Russia could use some of the same medicine, starting with making the U.S.
dollar, already widely used, legal tender in Russia. We hasten to add that
officially dollarizing Russia, and even introducing a currency board, would
be but a first step toward cleaning up the colossal mess that is Russia's
economy. Corruption and bribery, asset stripping and capital flight are just
some of the problems that will continue to keep Russia starved for
liquidity.

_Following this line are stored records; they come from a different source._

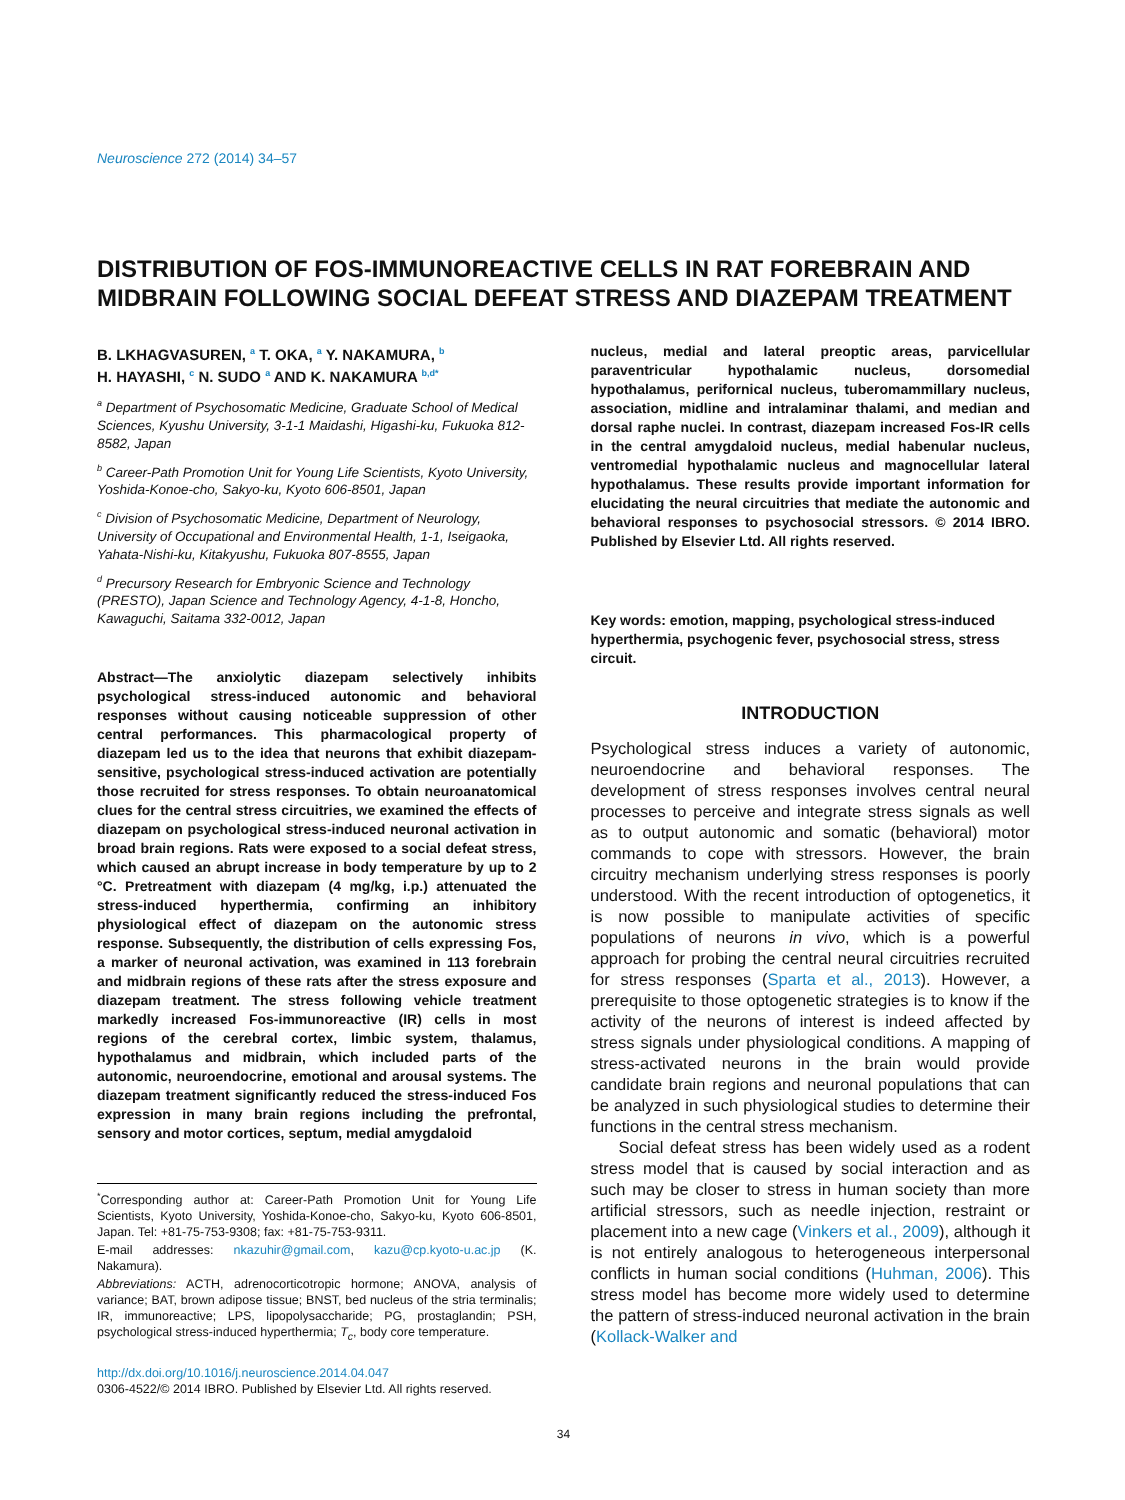Neuroscience 272 (2014) 34–57
DISTRIBUTION OF FOS-IMMUNOREACTIVE CELLS IN RAT FOREBRAIN AND MIDBRAIN FOLLOWING SOCIAL DEFEAT STRESS AND DIAZEPAM TREATMENT
B. LKHAGVASUREN, <sup>a</sup> T. OKA, <sup>a</sup> Y. NAKAMURA, <sup>b</sup>
H. HAYASHI, <sup>c</sup> N. SUDO <sup>a</sup> AND K. NAKAMURA <sup>b,d*</sup>
<sup>a</sup> Department of Psychosomatic Medicine, Graduate School of Medical Sciences, Kyushu University, 3-1-1 Maidashi, Higashi-ku, Fukuoka 812-8582, Japan
<sup>b</sup> Career-Path Promotion Unit for Young Life Scientists, Kyoto University, Yoshida-Konoe-cho, Sakyo-ku, Kyoto 606-8501, Japan
<sup>c</sup> Division of Psychosomatic Medicine, Department of Neurology, University of Occupational and Environmental Health, 1-1, Iseigaoka, Yahata-Nishi-ku, Kitakyushu, Fukuoka 807-8555, Japan
<sup>d</sup> Precursory Research for Embryonic Science and Technology (PRESTO), Japan Science and Technology Agency, 4-1-8, Honcho, Kawaguchi, Saitama 332-0012, Japan
Abstract—The anxiolytic diazepam selectively inhibits psychological stress-induced autonomic and behavioral responses without causing noticeable suppression of other central performances. This pharmacological property of diazepam led us to the idea that neurons that exhibit diazepam-sensitive, psychological stress-induced activation are potentially those recruited for stress responses. To obtain neuroanatomical clues for the central stress circuitries, we examined the effects of diazepam on psychological stress-induced neuronal activation in broad brain regions. Rats were exposed to a social defeat stress, which caused an abrupt increase in body temperature by up to 2 °C. Pretreatment with diazepam (4 mg/kg, i.p.) attenuated the stress-induced hyperthermia, confirming an inhibitory physiological effect of diazepam on the autonomic stress response. Subsequently, the distribution of cells expressing Fos, a marker of neuronal activation, was examined in 113 forebrain and midbrain regions of these rats after the stress exposure and diazepam treatment. The stress following vehicle treatment markedly increased Fos-immunoreactive (IR) cells in most regions of the cerebral cortex, limbic system, thalamus, hypothalamus and midbrain, which included parts of the autonomic, neuroendocrine, emotional and arousal systems. The diazepam treatment significantly reduced the stress-induced Fos expression in many brain regions including the prefrontal, sensory and motor cortices, septum, medial amygdaloid
<sup>*</sup> Corresponding author at: Career-Path Promotion Unit for Young Life Scientists, Kyoto University, Yoshida-Konoe-cho, Sakyo-ku, Kyoto 606-8501, Japan. Tel: +81-75-753-9308; fax: +81-75-753-9311.
E-mail addresses: nkazuhir@gmail.com, kazu@cp.kyoto-u.ac.jp (K. Nakamura).
Abbreviations: ACTH, adrenocorticotropic hormone; ANOVA, analysis of variance; BAT, brown adipose tissue; BNST, bed nucleus of the stria terminalis; IR, immunoreactive; LPS, lipopolysaccharide; PG, prostaglandin; PSH, psychological stress-induced hyperthermia; T<sub>c</sub>, body core temperature.
http://dx.doi.org/10.1016/j.neuroscience.2014.04.047
0306-4522/© 2014 IBRO. Published by Elsevier Ltd. All rights reserved.
nucleus, medial and lateral preoptic areas, parvicellular paraventricular hypothalamic nucleus, dorsomedial hypothalamus, perifornical nucleus, tuberomammillary nucleus, association, midline and intralaminar thalami, and median and dorsal raphe nuclei. In contrast, diazepam increased Fos-IR cells in the central amygdaloid nucleus, medial habenular nucleus, ventromedial hypothalamic nucleus and magnocellular lateral hypothalamus. These results provide important information for elucidating the neural circuitries that mediate the autonomic and behavioral responses to psychosocial stressors. © 2014 IBRO. Published by Elsevier Ltd. All rights reserved.
Key words: emotion, mapping, psychological stress-induced hyperthermia, psychogenic fever, psychosocial stress, stress circuit.
INTRODUCTION
Psychological stress induces a variety of autonomic, neuroendocrine and behavioral responses. The development of stress responses involves central neural processes to perceive and integrate stress signals as well as to output autonomic and somatic (behavioral) motor commands to cope with stressors. However, the brain circuitry mechanism underlying stress responses is poorly understood. With the recent introduction of optogenetics, it is now possible to manipulate activities of specific populations of neurons in vivo, which is a powerful approach for probing the central neural circuitries recruited for stress responses (Sparta et al., 2013). However, a prerequisite to those optogenetic strategies is to know if the activity of the neurons of interest is indeed affected by stress signals under physiological conditions. A mapping of stress-activated neurons in the brain would provide candidate brain regions and neuronal populations that can be analyzed in such physiological studies to determine their functions in the central stress mechanism.
Social defeat stress has been widely used as a rodent stress model that is caused by social interaction and as such may be closer to stress in human society than more artificial stressors, such as needle injection, restraint or placement into a new cage (Vinkers et al., 2009), although it is not entirely analogous to heterogeneous interpersonal conflicts in human social conditions (Huhman, 2006). This stress model has become more widely used to determine the pattern of stress-induced neuronal activation in the brain (Kollack-Walker and
34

Stabilizing the ruble, whatever the means, cannot take the place
of reforming the tax system and land code, and enforcing bankruptcies and
shareholder rights.

But such reforms are resisted by the oligarchs who have played such a
powerful role in backing Mr. Yeltsin and Mr. Chernomyrdin. They have
profited from the tilted playing field Russia has created. The ideas
emanating from the Chernomyrdin camp are hardly encouraging. There's
been a push for the Central Bank to print money to pay wage arrears,
recapitalize the banks of the oligarchs and pretend to make good on
defaulted debts. Seizing privatized assets is another bright idea that's been
floated. The only reformer who appears to have remained in favor--tax
czar Boris Fyodorov--likely will be vastly outnumbered in a Chernomyrdin
government populated by those opposed to real reform.

The sad fact is that Mr. Clinton is meeting a Russian President at the end
of his political (and perhaps physical) tether. The American President
himself is little better off politically. The best the U.S. can do is pledge
support for a Russia that first learns to help itself.